North Bristol Foodbank has revealed its figures from April 2018 to March 2019, which show a huge increase in food bank usage over the last 12 months.
Their statistics show that they provided 4,536 three-day emergency food parcels to local people during that 12-month period – 1,809 of which went to children.
It’s a 9% increase on the same time period the previous year – but comparing January to April 2019 to January to April 2018 shows a hefty 30% rise. The increase, they say, is a result of people struggling with continued issues such as the five-week wait for Universal Credit.
These figures tie in with national figures, with the Trussell Trust reporting today that the UK has experienced a record increase in food bank use. North Bristol Foodbank is backing calls from the Trussell Trust to ensure the benefits system is able to protect people from poverty.
Universal Credit isn’t the only benefit payment those referred to the food bank have experienced problems with, but the issues local people face when moving onto the new system are significant. The food bank has needed to give emergency supplies and support to people waiting at least five weeks for their first UC payment, those who are unable to access support, and those who receive payments that fail to cover the cost of essentials.
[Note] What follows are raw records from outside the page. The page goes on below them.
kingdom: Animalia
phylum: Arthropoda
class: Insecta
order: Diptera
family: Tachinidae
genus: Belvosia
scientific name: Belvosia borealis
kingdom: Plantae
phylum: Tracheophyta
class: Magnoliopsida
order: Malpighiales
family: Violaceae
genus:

Matt Dobson, food bank manager of North Bristol Foodbank, says: “No one in North Bristol should need a food bank’s help and we want to see an end to local people needing emergency food at all. It doesn’t have to be this way – our benefits system is supposed to protect us all from being swept into poverty. Universal Credit should be part of the solution but currently, the five-week wait is leaving many without enough money to cover the basics. This isn’t right.
“Until we reach a future where food banks are no longer needed, we’ll continue to provide vital support when it matters most. We’re dedicated to ensuring that people in our community without enough money for food are able to access emergency support. Our vital work in the community has only been possible in the last year because of the incredible generosity shown by local people in donating food, time and funds. Thank you.”
The running costs for the food bank are raised locally to enable them to continue their work. Costs include warehouse space, to sort and stock donated food; a van to pick up donated food and deliver to distribution centres; and other overheads like utilities and insurances. The food bank welcomes any new offers of help with funding – local businesses, organisations and individuals interested in supporting the food bank’s work can find out more on their website.